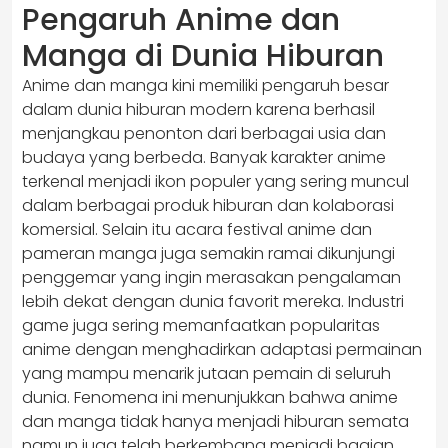
Pengaruh Anime dan
Manga di Dunia Hiburan
Anime dan manga kini memiliki pengaruh besar
dalam dunia hiburan modern karena berhasil
menjangkau penonton dari berbagai usia dan
budaya yang berbeda. Banyak karakter anime
terkenal menjadi ikon populer yang sering muncul
dalam berbagai produk hiburan dan kolaborasi
komersial. Selain itu acara festival anime dan
pameran manga juga semakin ramai dikunjungi
penggemar yang ingin merasakan pengalaman
lebih dekat dengan dunia favorit mereka. Industri
game juga sering memanfaatkan popularitas
anime dengan menghadirkan adaptasi permainan
yang mampu menarik jutaan pemain di seluruh
dunia. Fenomena ini menunjukkan bahwa anime
dan manga tidak hanya menjadi hiburan semata
namun juga telah berkembang menjadi bagian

* * *

→ **PROBLEM STATEMENT**: Render the stretch from the start of the listing through the line containing "komersial. Selain itu" as a JSON list of strings, one string per line, with blank lines dropped. Leave the pictures out of your answer.

→ **SOLUTION FOR THIS TASK**:
[
  "Pengaruh Anime dan",
  "Manga di Dunia Hiburan",
  "Anime dan manga kini memiliki pengaruh besar",
  "dalam dunia hiburan modern karena berhasil",
  "menjangkau penonton dari berbagai usia dan",
  "budaya yang berbeda. Banyak karakter anime",
  "terkenal menjadi ikon populer yang sering muncul",
  "dalam berbagai produk hiburan dan kolaborasi",
  "komersial. Selain itu acara festival anime dan"
]